Berrill, Deborah P. editor. Perspectives on Written Argument. Cresskill, N.J.: Hampton Press, Inc., 1996.

Edited collections abound in this discipline, which is nice for exam preparation since I don't have to do a lot of journal searching for articles because there are so many authors involved in these collections.

I think my favorite essay of this collection is Berrill's own on "Reframing Argument from the Metaphor of War." For all the feminist scholarship aimed at inclusiveness and opening up the tradition, this seems to me to take on the core of the male-dominant nature of the history. Argument is not war, but Berrill does a nice job (as do other scholars in other places, to be fair) picking up on Lakoff and Johnson's work in Metaphors we Live By, highlighting how often the descriptions of verbal interaction include metaphors such as "destroy," "smash," and "demolish."

The point of this collection is to ask "what is argument?" and then "formulate what the question means" (2). It is not new information to me that the combative, debate-style version of argument isn't all that argument is. Since my goal was to be a lawyer, I learned that argument is case-building. In my years of biblical research, it might be termed "precept upon precept, line upon line." Story-telling is argument, it's a proposal to see the world in a certain way, to believe certain things are true about that world, and to life according to that view. So in the introduction to the volume, this comment stands out:

These different voices necessarily carry different beliefs about what constitutes validity, about what sorts of evidence are acceptable or even must be include, about what difference is all about and hence, what argument is all about. (5)

Basically, as Berrill says in her introduction, this collection taken as a whole points out that "the essential aspect of argument is the voicing of differences" (6).
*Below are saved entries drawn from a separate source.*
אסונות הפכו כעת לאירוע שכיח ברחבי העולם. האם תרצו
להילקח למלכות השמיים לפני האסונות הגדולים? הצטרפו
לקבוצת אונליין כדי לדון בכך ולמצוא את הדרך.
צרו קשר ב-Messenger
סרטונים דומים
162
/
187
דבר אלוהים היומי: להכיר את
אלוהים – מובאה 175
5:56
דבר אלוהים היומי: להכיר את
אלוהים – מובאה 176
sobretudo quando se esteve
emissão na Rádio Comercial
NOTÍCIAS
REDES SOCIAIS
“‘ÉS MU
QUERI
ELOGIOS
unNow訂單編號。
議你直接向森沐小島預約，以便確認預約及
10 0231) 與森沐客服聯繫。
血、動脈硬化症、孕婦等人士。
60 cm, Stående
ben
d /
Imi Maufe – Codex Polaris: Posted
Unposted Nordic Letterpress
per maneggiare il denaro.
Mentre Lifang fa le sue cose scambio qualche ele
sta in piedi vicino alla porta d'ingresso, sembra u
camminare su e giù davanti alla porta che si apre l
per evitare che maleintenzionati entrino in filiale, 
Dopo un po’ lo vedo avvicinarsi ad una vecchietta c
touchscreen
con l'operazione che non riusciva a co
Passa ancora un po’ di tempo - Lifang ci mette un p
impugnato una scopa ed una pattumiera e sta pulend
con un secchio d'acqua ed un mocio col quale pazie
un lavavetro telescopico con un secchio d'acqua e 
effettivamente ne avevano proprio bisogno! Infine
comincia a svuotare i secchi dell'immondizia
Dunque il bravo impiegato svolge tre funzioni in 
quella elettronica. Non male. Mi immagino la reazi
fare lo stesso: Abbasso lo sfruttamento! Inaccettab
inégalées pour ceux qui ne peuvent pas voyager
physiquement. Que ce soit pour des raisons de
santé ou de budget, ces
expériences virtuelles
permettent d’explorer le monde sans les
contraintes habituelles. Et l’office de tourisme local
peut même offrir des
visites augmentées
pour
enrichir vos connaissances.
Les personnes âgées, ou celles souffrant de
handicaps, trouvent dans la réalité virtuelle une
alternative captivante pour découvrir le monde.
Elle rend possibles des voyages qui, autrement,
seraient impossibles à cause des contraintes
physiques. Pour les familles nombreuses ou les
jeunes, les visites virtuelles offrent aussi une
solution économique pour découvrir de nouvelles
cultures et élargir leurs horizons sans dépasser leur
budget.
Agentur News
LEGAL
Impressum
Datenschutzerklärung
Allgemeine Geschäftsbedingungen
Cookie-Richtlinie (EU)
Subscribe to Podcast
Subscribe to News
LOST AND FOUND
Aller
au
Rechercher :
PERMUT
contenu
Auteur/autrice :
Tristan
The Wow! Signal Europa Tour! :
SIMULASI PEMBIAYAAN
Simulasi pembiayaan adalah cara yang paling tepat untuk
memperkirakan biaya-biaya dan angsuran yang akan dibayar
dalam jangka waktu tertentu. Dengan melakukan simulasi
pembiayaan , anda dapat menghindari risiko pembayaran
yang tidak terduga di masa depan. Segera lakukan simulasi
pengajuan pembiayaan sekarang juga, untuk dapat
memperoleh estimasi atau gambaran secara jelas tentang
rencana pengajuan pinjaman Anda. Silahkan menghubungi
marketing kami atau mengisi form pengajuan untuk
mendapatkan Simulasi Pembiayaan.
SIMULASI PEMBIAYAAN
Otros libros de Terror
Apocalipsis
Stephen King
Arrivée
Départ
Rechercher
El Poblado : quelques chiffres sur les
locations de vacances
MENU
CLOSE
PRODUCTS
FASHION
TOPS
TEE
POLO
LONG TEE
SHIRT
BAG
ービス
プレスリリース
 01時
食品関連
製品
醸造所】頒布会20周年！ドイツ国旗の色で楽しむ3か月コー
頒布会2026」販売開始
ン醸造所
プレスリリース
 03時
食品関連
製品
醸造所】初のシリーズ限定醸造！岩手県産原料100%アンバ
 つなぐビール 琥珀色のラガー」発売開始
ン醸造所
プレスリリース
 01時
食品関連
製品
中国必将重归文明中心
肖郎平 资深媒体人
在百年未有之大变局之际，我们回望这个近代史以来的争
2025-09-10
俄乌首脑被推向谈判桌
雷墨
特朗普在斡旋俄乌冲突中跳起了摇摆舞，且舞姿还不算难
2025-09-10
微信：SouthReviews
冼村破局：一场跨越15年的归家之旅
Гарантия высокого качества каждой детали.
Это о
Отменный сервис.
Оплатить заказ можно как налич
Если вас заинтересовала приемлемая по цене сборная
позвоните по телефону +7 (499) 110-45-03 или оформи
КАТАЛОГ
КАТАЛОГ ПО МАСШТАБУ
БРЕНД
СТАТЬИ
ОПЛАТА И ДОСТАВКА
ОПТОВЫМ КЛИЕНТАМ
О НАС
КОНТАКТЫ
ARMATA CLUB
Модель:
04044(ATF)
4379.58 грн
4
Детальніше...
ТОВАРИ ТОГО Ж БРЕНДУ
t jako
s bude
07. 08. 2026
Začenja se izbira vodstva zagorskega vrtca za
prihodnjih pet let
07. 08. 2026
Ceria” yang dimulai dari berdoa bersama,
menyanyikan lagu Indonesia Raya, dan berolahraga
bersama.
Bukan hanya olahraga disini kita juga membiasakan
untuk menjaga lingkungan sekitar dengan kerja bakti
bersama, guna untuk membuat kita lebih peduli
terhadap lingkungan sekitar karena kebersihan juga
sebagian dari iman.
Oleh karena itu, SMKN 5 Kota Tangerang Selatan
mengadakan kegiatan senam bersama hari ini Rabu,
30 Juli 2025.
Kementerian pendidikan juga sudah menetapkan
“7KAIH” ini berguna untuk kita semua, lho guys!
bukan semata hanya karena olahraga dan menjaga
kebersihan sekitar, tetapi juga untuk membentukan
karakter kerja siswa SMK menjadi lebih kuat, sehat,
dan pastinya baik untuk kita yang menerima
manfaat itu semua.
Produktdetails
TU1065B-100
Some of the essays focus on the way children make arguments - narratives and stories and examples from which they expect others to behave or respond in a certain way. Other authors in the series talk about how people in other cultures (Japan, African Americans, other Pacific cultures) view argument. All these point to the decentering of Eurocentric theory of argument as logical and rational (only).

I'm not sure who the audience for this collection is. The series editor's preface specified "writing in the human world" and that the series "presents scholarly work on written language in its various contexts" (vii). As a CCR student, little in this text was new, though several of the essays were enjoyable to read.

Posted by cageyer at 06:46 PM | Comments (0)

January 16, 2007

The project I'm not doing

Geisler, Cheryl. Analyzing Streams of Lanuage: Twelve Steps to the Systematic Coding of Text, Talk, and Other Verbal Data. New York: Pearson Longman, 2004.

This book would be a great text for anyone who was engaged in a coding project (which I am not). When I took M.H.'s 691 methods course a couple years ago, we visited this method (coding) in brief. The whole project of identifying "basic units of language" in a text - the words, "t-units." clauses, etc. seem much more detailed and minute than I am interested in. It's useful to me for clarifying what my project is not, which is why I think LWP recommended it for me. I'm interested in a different level of analysis - something more general, more big picture. But I can see that in rhetorical analysis, the tendency to pick out words and argue for what those words suggest about the text, could easily border on this kind of coding project. Knowing this, I'll be careful to be specific in defining my method.

Now, having said all that, if I ever needed to do this kind of analysis, I would definitely want this text next to me.